I use OS X exclusively for my computing needs and there are many tools for creating encrypted PDF files including the Preview.app. The best program I have found to do this task, however, is PDFKey Pro. PDFKey Pro allows you to set fine grained control over how you encrypt the document, what encryption algorithm is used, and how many bits. PDFKey Pro’s interface is also extremely easy to use.
When I viewed the PDF documents on my iPhone I got a blank page! Of course I went into research mode to try to fix the problem.
I run a jailbroken iPhone running iOS 4.3.1. My children, however, run stock iOS on their iPod Touches. I recently upgraded their iPod’s to iOS 5 so I wanted to see if iOS 5 had this problem and after a quick test it was apparent that it did not.

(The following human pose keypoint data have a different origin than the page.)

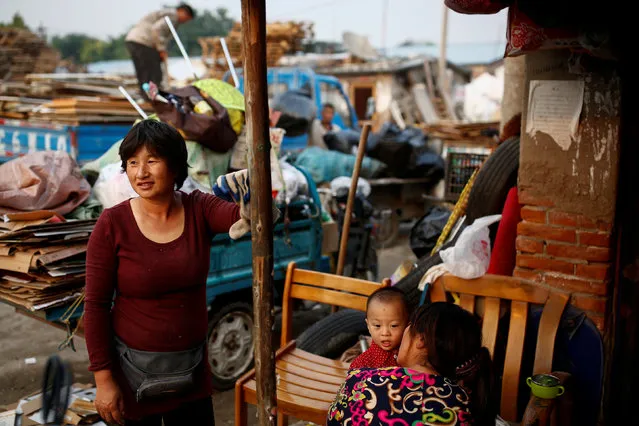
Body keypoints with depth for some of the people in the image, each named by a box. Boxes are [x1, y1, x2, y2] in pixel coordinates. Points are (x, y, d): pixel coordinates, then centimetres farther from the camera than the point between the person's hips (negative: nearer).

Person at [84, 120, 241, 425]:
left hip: (192, 366, 3)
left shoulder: (199, 209, -6)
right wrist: (103, 379, -11)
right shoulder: (113, 224, -13)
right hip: (133, 370, -2)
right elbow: (96, 305, -10)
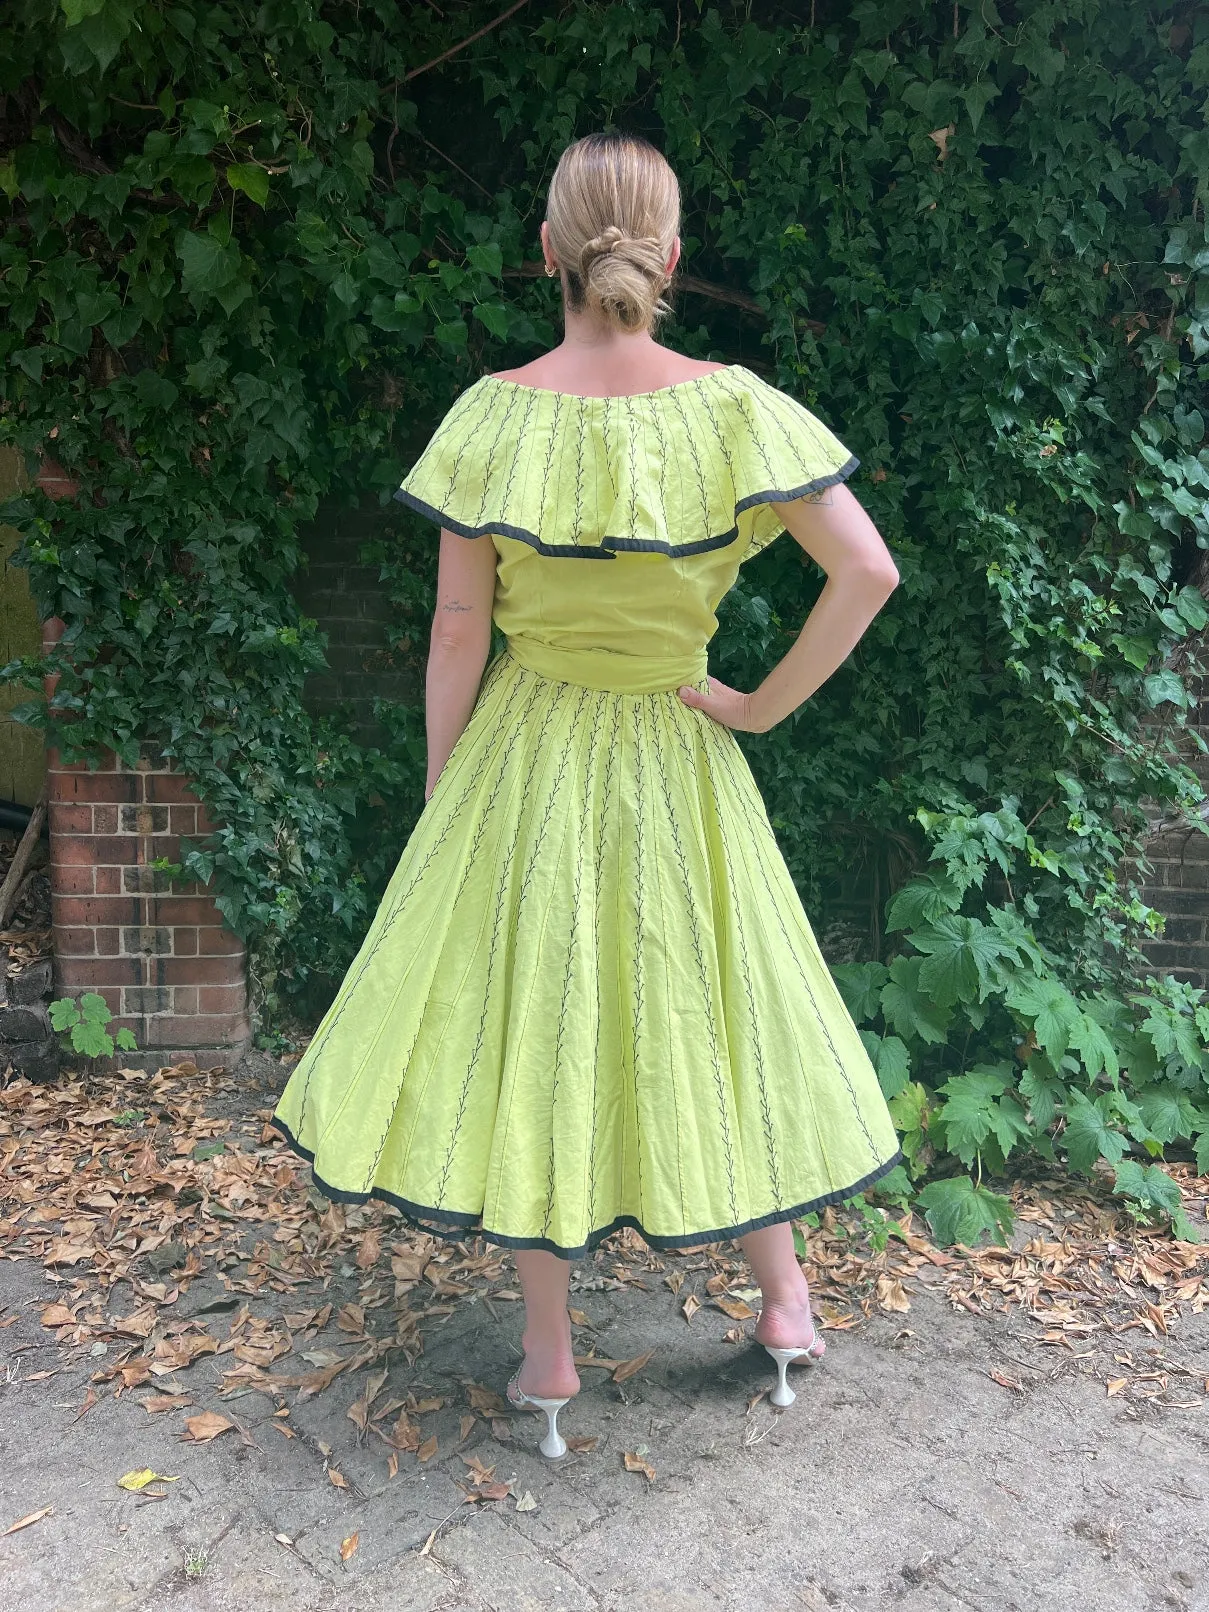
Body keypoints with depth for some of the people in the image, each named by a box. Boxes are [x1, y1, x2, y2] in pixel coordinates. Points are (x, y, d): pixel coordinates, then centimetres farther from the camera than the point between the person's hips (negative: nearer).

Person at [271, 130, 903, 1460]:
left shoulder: (494, 416, -11)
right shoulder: (733, 406, -9)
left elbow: (457, 631, -9)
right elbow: (867, 571, -14)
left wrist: (439, 793, 3)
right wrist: (765, 704, -4)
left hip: (526, 756, -1)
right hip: (674, 762, 1)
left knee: (530, 1023, 12)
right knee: (706, 1006, 18)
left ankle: (548, 1353, 24)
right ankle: (784, 1302, 32)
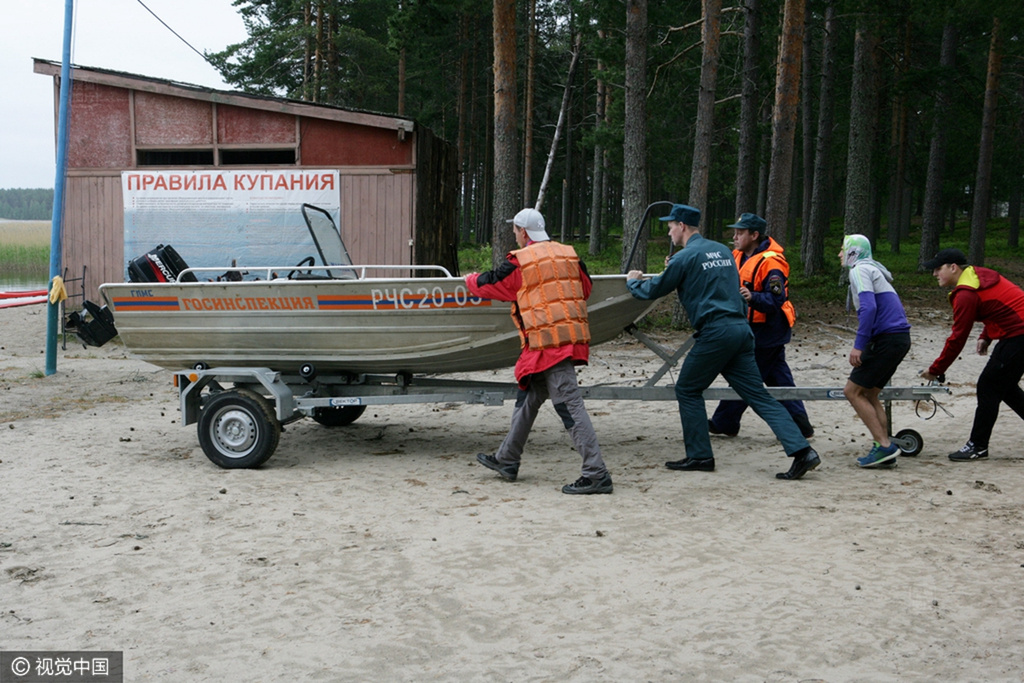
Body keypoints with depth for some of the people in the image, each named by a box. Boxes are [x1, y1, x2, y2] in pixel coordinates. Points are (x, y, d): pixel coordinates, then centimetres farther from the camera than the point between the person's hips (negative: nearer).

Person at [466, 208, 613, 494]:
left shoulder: (520, 262, -7)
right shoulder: (569, 254, 10)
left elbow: (487, 285, 7)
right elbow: (585, 288, 21)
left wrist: (470, 279, 30)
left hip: (548, 342, -8)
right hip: (573, 337, 8)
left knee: (569, 404, -11)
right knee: (528, 398, 19)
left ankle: (596, 474, -14)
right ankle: (506, 460, 31)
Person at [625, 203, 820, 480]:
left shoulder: (685, 257, -4)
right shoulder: (722, 250, 19)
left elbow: (653, 291, 3)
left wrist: (633, 281, 24)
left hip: (715, 332, -7)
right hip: (742, 329, 7)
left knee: (687, 390, 9)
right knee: (758, 395, 5)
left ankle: (699, 456, 11)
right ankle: (801, 450, -5)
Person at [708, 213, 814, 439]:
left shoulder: (770, 263, -21)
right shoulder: (739, 256, 7)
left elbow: (776, 300, -26)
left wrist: (753, 298, -43)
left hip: (766, 331, -9)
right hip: (756, 328, 9)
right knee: (778, 377, 11)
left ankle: (724, 422, 13)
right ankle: (800, 425, 15)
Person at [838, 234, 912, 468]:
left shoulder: (859, 270, -6)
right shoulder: (874, 270, 24)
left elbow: (868, 307, -21)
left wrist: (859, 345, -23)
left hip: (887, 339, -10)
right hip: (900, 337, 10)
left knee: (852, 391, -6)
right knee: (868, 394, 13)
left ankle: (884, 446, -9)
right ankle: (885, 450, 9)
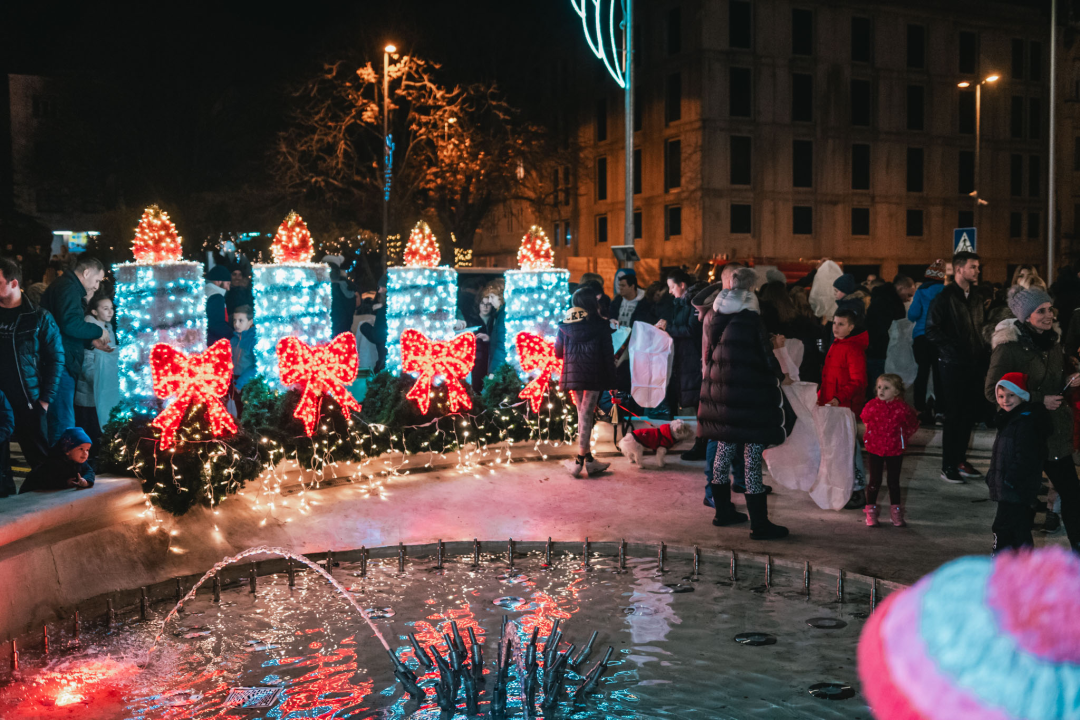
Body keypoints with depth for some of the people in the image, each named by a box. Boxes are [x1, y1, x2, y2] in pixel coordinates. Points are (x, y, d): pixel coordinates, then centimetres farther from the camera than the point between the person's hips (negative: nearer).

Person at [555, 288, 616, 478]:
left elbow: (558, 352, 13)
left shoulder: (565, 326, 7)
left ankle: (589, 459, 16)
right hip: (594, 375, -4)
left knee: (582, 413, 14)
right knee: (587, 414, -2)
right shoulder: (600, 325, -2)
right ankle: (580, 460, -5)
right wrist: (611, 381, 3)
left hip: (572, 374, 4)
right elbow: (608, 354, -2)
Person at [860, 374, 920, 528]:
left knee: (894, 482, 9)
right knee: (875, 481, 5)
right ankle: (871, 513, 16)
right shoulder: (872, 406, -10)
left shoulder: (902, 408, -13)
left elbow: (912, 425, 6)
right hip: (875, 450, 0)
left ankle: (896, 514, 21)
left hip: (895, 451, 0)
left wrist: (902, 437, 6)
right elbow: (865, 421, 12)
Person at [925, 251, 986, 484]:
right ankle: (948, 466, 7)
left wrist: (981, 358, 7)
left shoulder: (976, 298, 14)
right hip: (953, 365, -7)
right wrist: (953, 349, -14)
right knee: (954, 415, -2)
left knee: (971, 413, 10)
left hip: (973, 364, 7)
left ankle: (960, 459, 23)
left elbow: (979, 330, 18)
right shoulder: (945, 297, -8)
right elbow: (932, 331, -12)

After some searching on Google I ran into this post which I found intriguing. Apparently viewing encrypted PDFs used to work on iOS 4.2.x so there was a regression from iOS 4.2.x to 4.3.x. I am not ready to take the iOS 5 plunge on my iPhone as I am not ready to give up the particular features that I would lose in doing the upgrade. Luckily I found a free solution and the timing couldn’t have been better.
Adobe released their Adobe Reader software for iOS on October 17th, 2011. After downloading the app from the App Store I opened up the documents easily using the “Open In…” feature of iOS.